═══ SELECTED TEXT ═══

The contribution of the phase spectrum in automatic multiple cardiac arrhythmias recognition in wearable systems

In this paper we implement an automatic procedure that is to be embedded in a wearable system in order to discriminate five arrhythmic classes of QRS complexes from normal ones. Due to the limited hardware resources offered by the wearable system, several requirements such as low computational cost, memory usage, reliability and real-time have to be addressed. In order to better comply with these requirements, the classification process is performed using features that can easily be extracted from the signals, i.e. magnitude and phase of the Fourier Transform (FT) applied to the QRS complexes. The ECG signals, from which QRS complexes are extracted, are gathered from the MIT-Arrhythmias Database. More specifically, three datasets of features are created: the first (alpha) is obtained from the magnitude, the second (beta) from the phase, and the third (gamma) from the union of the two. According to the results of the Royston Multivariate Normality Test, which verifies the gaussianity of the distribution of the three sets of features, a parametric, Nearest Mean Classifier (NMC), or non-parametric, MultiLayer Perceptron (MLP) classifier is used. The comparative performance evaluation is showed in terms of a confusion matrix obtained from twenty steps of cross validation. The matrices report the percentage of successful recognition of the six classes.

═══ ENTRIES SHOWN ═══

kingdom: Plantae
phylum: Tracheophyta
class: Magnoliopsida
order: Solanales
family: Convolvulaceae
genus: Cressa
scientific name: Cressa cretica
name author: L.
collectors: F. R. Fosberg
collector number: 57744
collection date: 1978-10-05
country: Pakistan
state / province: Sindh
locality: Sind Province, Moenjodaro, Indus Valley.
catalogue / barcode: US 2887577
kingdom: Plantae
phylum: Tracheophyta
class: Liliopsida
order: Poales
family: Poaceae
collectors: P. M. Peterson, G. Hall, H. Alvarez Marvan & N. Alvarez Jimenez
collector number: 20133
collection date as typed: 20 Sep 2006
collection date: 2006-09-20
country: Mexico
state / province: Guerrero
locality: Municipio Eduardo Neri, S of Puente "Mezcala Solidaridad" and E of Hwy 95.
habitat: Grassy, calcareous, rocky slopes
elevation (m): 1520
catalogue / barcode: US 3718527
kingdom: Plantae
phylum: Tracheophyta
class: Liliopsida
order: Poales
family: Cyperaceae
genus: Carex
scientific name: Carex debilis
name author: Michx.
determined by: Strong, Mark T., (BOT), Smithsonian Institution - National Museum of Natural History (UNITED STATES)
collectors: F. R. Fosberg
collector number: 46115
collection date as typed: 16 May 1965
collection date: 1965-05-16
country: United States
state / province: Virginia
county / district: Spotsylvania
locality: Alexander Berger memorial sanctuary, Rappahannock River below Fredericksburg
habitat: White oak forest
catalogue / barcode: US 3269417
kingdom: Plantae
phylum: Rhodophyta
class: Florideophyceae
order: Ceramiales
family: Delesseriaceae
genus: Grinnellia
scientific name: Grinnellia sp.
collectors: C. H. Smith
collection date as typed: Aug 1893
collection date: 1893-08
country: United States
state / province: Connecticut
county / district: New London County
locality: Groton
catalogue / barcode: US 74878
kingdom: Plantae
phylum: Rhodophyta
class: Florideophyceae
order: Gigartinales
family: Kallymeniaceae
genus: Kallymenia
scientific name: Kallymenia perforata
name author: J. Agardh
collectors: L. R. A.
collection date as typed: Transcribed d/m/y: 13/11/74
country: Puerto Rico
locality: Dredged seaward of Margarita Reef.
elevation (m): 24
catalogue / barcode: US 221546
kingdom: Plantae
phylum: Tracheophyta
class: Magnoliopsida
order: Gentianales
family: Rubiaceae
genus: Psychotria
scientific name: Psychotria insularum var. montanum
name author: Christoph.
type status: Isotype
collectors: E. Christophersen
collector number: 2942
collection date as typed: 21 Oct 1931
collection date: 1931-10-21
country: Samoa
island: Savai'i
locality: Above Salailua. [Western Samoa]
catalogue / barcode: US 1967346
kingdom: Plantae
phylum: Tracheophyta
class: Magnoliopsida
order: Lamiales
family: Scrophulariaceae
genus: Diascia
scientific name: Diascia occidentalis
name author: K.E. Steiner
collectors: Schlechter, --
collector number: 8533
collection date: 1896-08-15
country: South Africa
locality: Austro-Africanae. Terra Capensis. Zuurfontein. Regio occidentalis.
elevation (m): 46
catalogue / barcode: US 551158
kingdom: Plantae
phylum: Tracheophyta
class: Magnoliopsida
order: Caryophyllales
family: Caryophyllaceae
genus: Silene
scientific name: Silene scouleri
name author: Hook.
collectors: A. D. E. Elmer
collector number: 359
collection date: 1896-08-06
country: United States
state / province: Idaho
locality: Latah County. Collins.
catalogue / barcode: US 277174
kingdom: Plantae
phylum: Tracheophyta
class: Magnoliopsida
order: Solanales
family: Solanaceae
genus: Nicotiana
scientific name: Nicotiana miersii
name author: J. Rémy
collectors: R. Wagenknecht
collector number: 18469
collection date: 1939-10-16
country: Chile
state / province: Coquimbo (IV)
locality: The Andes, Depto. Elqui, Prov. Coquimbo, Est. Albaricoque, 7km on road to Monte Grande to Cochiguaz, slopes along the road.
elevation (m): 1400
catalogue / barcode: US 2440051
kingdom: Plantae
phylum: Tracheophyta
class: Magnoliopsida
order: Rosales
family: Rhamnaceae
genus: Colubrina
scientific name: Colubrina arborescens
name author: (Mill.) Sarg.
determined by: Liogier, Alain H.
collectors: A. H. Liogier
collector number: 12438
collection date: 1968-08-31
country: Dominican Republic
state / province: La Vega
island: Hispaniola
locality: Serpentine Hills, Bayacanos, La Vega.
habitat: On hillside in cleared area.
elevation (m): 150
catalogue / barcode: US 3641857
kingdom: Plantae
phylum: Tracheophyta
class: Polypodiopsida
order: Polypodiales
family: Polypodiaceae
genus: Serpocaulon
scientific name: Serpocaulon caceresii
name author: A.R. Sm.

═══

WHAT THE TASK REQUIRES:
Answer these from the text on arrhythmia recognition:
1. Which database supplies the ECG signals?
2. What is the feature dataset built from the phase called?
3. How many steps of cross validation yield the confusion matrix?
The listing comes from a different source than the text on arrhythmia recognition.

COMPLETED EXERCISE:
1. The MIT-Arrhythmias Database
2. Beta
3. Twenty